14. Within the public domain, the animal welfare movement and academe, there have been expressions of scepticism as to whether ethical consumerism has the capacity to bring about long-lasting change. Levinson (Citation2001) has questioned whether animal activists/consumers will drop their ethical concerns about the politics behind products when the private economy slumps, and when other preferences entice everyday activists in a different direction. Littler (Citation2011, 27) has wondered whether ethical consumption is ultimately ineffective because it is ‘used by a minority as a panacea for middle-class guilt’ or because it stresses individualistic action over collective solidarity; and whether ethical consumerism is simply too entangled in consumer capitalism to achieve any radical purchase. And Heath and Potter (Citation2004) have asked whether ethical consumption will merely be subsumed into the further creation of a problematic consumer society. Our proposal is that the identification and embedding of everyday actions into everyday life are itself productive of the merging of individual, collective and public identities.

15. Surveys conducted by The Animals’ Agenda (March/April 1985, 10) – described as the animal movements’ ‘most prominent periodical’ – found: ‘In organization after organization polled, [women] rarely dipped below 70 percent of the total membership, and several outfits showed a female participatory rate nearing 100 percent’ (cited in Jasper and Poulsen Citation1995, 502).

16. Gaarder (Citation2011, 58) has named this explanation for women’s higher levels of animal advocacy ‘“empathy based on shared inequities”: The idea that women identify with the oppression of animals based on similar experiences of objectification, subordination, and abuse’. Such experiences, she goes on to clarify, have been identified by women activists as: ‘physical and sexual violence; lack of voice or political power; being neglected or ignored; being controlled; and being viewed as objects or property’ (62).

17. Health concerns have been formulated not only with regard to consumers of factory-farmed animal products, but for workers in factory farms, those who live near such farms, as well as the broader human community.
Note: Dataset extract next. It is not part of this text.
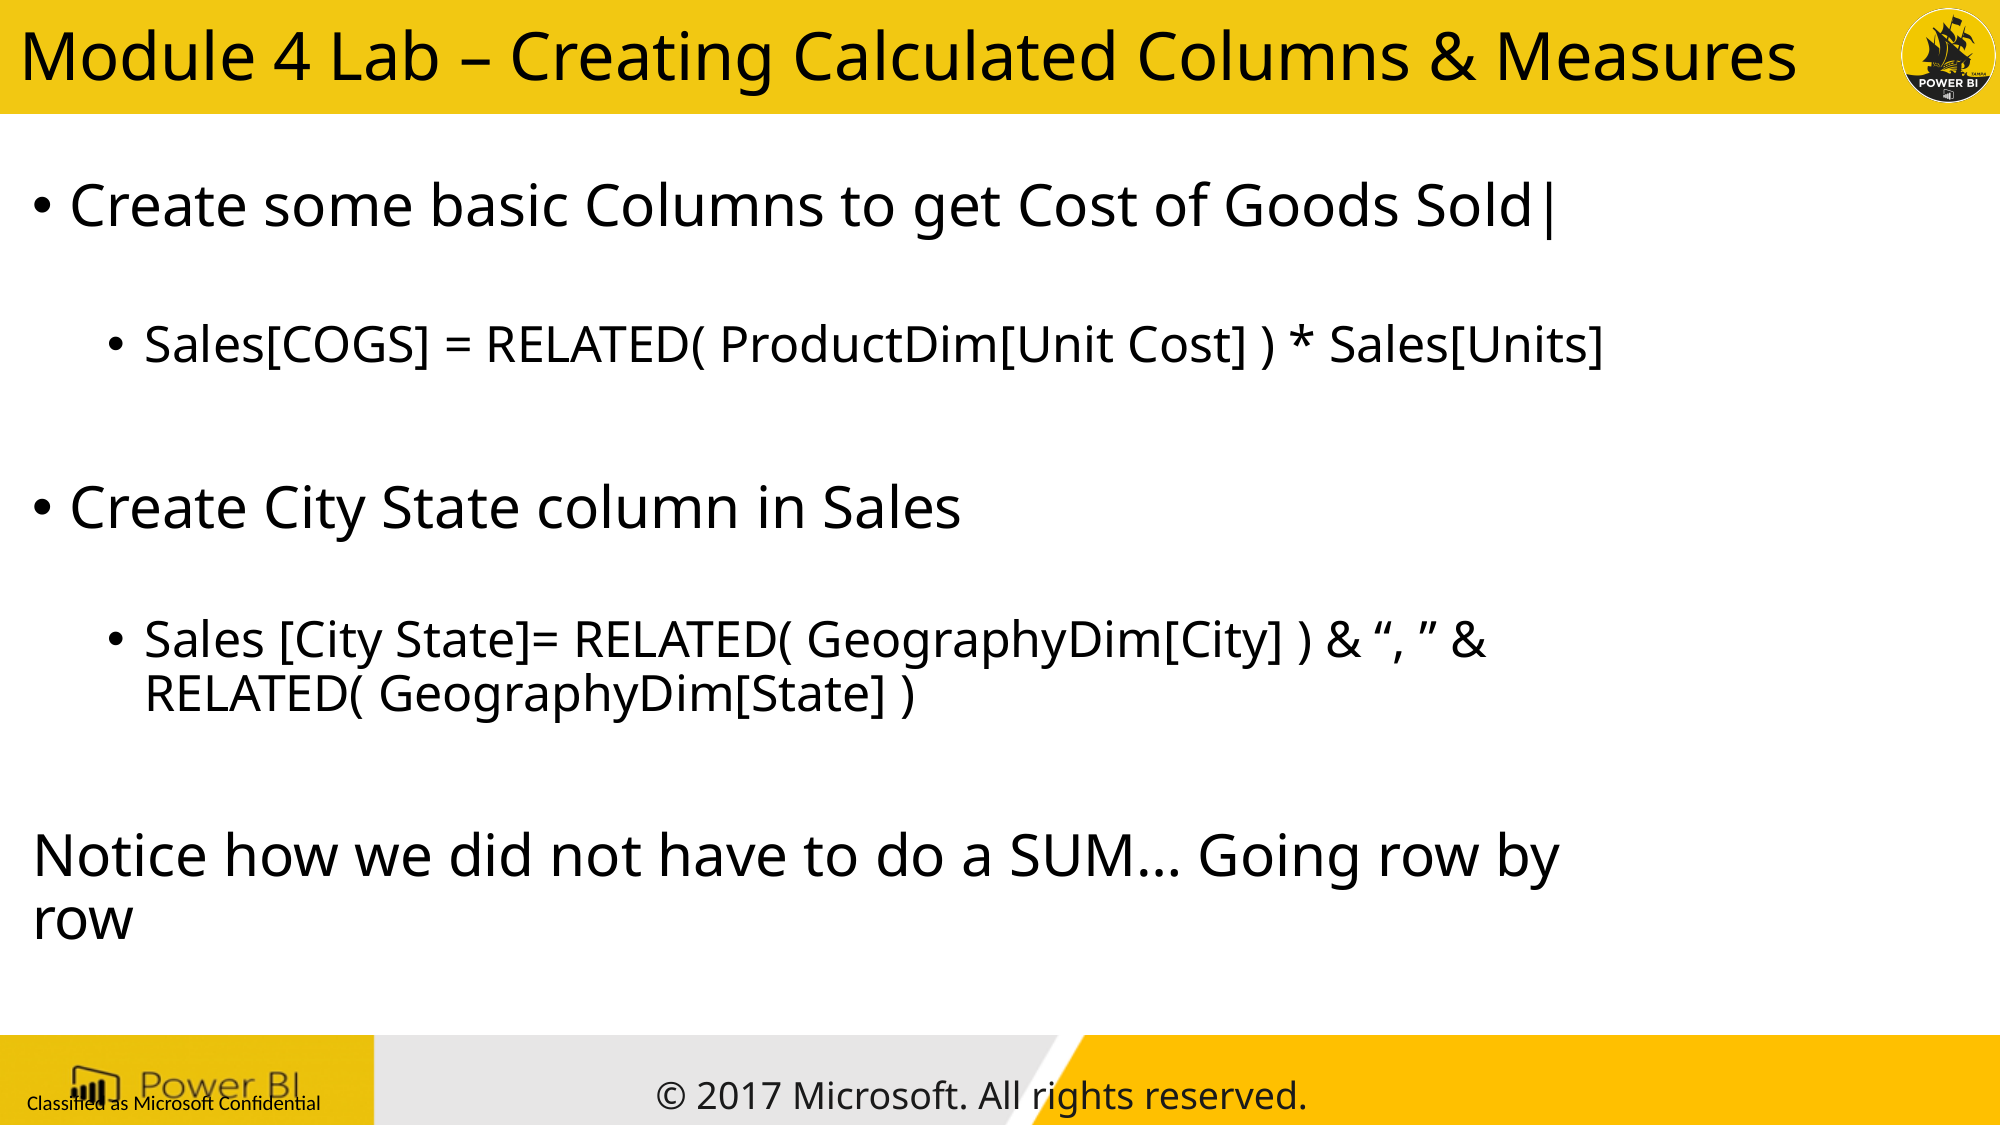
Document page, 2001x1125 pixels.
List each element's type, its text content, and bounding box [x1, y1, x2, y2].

Identified concerns for human health from factory farming include in particular: (a) the loss of effective antibiotics (the widespread use of antibiotics in factory farming has led to antibiotic-resistant bacteria presenting not only the human gut but in wild animals) (Akhtar Citation2012; Anomaly Citation2015); (b) the deleterious effects of factory farming on air, water and biodiversity as well as their contributions to greenhouse gas emissions (Steinfeld et al. Citation2006), with consequent negative impacts on the health of human communities (Akhtar Citation2012; Donham et al. Citation2007; Greger and Koneswaran Citation2010; Ilea Citation2009; Radon et al. Citation2007).

18. For many animal rights activists, taking the strongest ethical view is the only stance that counts. Pallotta (Citation2005, 84) argues that for many animal rights activists, being ‘morally consistent’ is of great concern. She cites one activist, Amber, for instance, who argues that ‘if you’re into the animal rights movement and you’re not vegan, you’re a total hypocrite’ (83).